Records to process: Begin
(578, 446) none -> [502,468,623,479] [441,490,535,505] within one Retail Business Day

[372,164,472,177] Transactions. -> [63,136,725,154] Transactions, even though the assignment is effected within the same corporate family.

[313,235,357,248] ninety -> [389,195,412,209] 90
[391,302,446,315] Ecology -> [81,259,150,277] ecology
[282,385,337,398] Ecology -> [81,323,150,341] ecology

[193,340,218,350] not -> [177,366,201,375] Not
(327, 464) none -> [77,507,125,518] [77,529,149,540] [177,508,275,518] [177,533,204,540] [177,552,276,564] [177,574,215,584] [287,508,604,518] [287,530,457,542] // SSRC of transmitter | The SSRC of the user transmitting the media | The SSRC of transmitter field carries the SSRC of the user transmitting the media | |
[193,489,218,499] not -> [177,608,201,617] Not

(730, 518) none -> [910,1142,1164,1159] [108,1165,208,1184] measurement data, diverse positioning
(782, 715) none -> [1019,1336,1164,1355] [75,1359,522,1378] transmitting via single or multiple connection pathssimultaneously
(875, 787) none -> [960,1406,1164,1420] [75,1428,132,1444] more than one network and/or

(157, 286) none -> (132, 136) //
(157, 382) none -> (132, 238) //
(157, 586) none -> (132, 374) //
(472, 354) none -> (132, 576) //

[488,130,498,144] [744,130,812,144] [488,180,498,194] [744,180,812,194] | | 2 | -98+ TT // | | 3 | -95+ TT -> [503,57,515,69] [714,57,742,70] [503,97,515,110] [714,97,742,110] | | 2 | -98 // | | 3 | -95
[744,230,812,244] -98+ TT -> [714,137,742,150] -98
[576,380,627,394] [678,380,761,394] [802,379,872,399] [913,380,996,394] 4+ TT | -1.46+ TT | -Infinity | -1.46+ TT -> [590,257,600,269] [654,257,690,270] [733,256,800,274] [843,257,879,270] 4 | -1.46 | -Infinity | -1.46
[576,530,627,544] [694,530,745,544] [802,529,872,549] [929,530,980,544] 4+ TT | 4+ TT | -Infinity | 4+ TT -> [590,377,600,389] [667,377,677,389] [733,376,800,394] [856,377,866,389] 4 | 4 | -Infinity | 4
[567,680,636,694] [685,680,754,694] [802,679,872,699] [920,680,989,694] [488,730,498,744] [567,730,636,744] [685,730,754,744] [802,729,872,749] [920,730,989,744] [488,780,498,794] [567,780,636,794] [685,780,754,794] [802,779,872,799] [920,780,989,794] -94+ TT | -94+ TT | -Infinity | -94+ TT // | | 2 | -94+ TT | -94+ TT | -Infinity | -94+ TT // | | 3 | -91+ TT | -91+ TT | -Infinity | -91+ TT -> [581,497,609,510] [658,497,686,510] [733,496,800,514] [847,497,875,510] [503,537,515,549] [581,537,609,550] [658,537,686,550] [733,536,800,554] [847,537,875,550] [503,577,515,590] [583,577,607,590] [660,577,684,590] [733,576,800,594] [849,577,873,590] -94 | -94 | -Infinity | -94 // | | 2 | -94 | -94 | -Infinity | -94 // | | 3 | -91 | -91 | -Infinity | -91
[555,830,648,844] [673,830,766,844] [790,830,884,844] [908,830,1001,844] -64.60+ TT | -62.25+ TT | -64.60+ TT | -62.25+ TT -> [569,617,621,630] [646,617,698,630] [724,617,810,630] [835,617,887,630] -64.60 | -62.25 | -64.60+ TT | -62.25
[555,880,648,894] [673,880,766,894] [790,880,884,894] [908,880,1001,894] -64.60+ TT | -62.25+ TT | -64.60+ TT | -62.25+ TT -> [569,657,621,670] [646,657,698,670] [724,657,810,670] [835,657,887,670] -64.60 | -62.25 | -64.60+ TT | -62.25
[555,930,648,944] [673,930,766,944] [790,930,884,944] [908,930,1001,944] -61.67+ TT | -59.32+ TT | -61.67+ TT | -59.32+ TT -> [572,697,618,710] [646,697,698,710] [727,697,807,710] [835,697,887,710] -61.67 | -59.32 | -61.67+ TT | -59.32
Records to process: End
**Work item**
Each line above needs to be output again, exactly as shown.

**Output of the task**
(578, 446) none -> [502,468,623,479] [441,490,535,505] within one Retail Business Day

[372,164,472,177] Transactions. -> [63,136,725,154] Transactions, even though the assignment is effected within the same corporate family.

[313,235,357,248] ninety -> [389,195,412,209] 90
[391,302,446,315] Ecology -> [81,259,150,277] ecology
[282,385,337,398] Ecology -> [81,323,150,341] ecology

[193,340,218,350] not -> [177,366,201,375] Not
(327, 464) none -> [77,507,125,518] [77,529,149,540] [177,508,275,518] [177,533,204,540] [177,552,276,564] [177,574,215,584] [287,508,604,518] [287,530,457,542] // SSRC of transmitter | The SSRC of the user transmitting the media | The SSRC of transmitter field carries the SSRC of the user transmitting the media | |
[193,489,218,499] not -> [177,608,201,617] Not

(730, 518) none -> [910,1142,1164,1159] [108,1165,208,1184] measurement data, diverse positioning
(782, 715) none -> [1019,1336,1164,1355] [75,1359,522,1378] transmitting via single or multiple connection pathssimultaneously
(875, 787) none -> [960,1406,1164,1420] [75,1428,132,1444] more than one network and/or

(157, 286) none -> (132, 136) //
(157, 382) none -> (132, 238) //
(157, 586) none -> (132, 374) //
(472, 354) none -> (132, 576) //

[488,130,498,144] [744,130,812,144] [488,180,498,194] [744,180,812,194] | | 2 | -98+ TT // | | 3 | -95+ TT -> [503,57,515,69] [714,57,742,70] [503,97,515,110] [714,97,742,110] | | 2 | -98 // | | 3 | -95
[744,230,812,244] -98+ TT -> [714,137,742,150] -98
[576,380,627,394] [678,380,761,394] [802,379,872,399] [913,380,996,394] 4+ TT | -1.46+ TT | -Infinity | -1.46+ TT -> [590,257,600,269] [654,257,690,270] [733,256,800,274] [843,257,879,270] 4 | -1.46 | -Infinity | -1.46
[576,530,627,544] [694,530,745,544] [802,529,872,549] [929,530,980,544] 4+ TT | 4+ TT | -Infinity | 4+ TT -> [590,377,600,389] [667,377,677,389] [733,376,800,394] [856,377,866,389] 4 | 4 | -Infinity | 4
[567,680,636,694] [685,680,754,694] [802,679,872,699] [920,680,989,694] [488,730,498,744] [567,730,636,744] [685,730,754,744] [802,729,872,749] [920,730,989,744] [488,780,498,794] [567,780,636,794] [685,780,754,794] [802,779,872,799] [920,780,989,794] -94+ TT | -94+ TT | -Infinity | -94+ TT // | | 2 | -94+ TT | -94+ TT | -Infinity | -94+ TT // | | 3 | -91+ TT | -91+ TT | -Infinity | -91+ TT -> [581,497,609,510] [658,497,686,510] [733,496,800,514] [847,497,875,510] [503,537,515,549] [581,537,609,550] [658,537,686,550] [733,536,800,554] [847,537,875,550] [503,577,515,590] [583,577,607,590] [660,577,684,590] [733,576,800,594] [849,577,873,590] -94 | -94 | -Infinity | -94 // | | 2 | -94 | -94 | -Infinity | -94 // | | 3 | -91 | -91 | -Infinity | -91
[555,830,648,844] [673,830,766,844] [790,830,884,844] [908,830,1001,844] -64.60+ TT | -62.25+ TT | -64.60+ TT | -62.25+ TT -> [569,617,621,630] [646,617,698,630] [724,617,810,630] [835,617,887,630] -64.60 | -62.25 | -64.60+ TT | -62.25
[555,880,648,894] [673,880,766,894] [790,880,884,894] [908,880,1001,894] -64.60+ TT | -62.25+ TT | -64.60+ TT | -62.25+ TT -> [569,657,621,670] [646,657,698,670] [724,657,810,670] [835,657,887,670] -64.60 | -62.25 | -64.60+ TT | -62.25
[555,930,648,944] [673,930,766,944] [790,930,884,944] [908,930,1001,944] -61.67+ TT | -59.32+ TT | -61.67+ TT | -59.32+ TT -> [572,697,618,710] [646,697,698,710] [727,697,807,710] [835,697,887,710] -61.67 | -59.32 | -61.67+ TT | -59.32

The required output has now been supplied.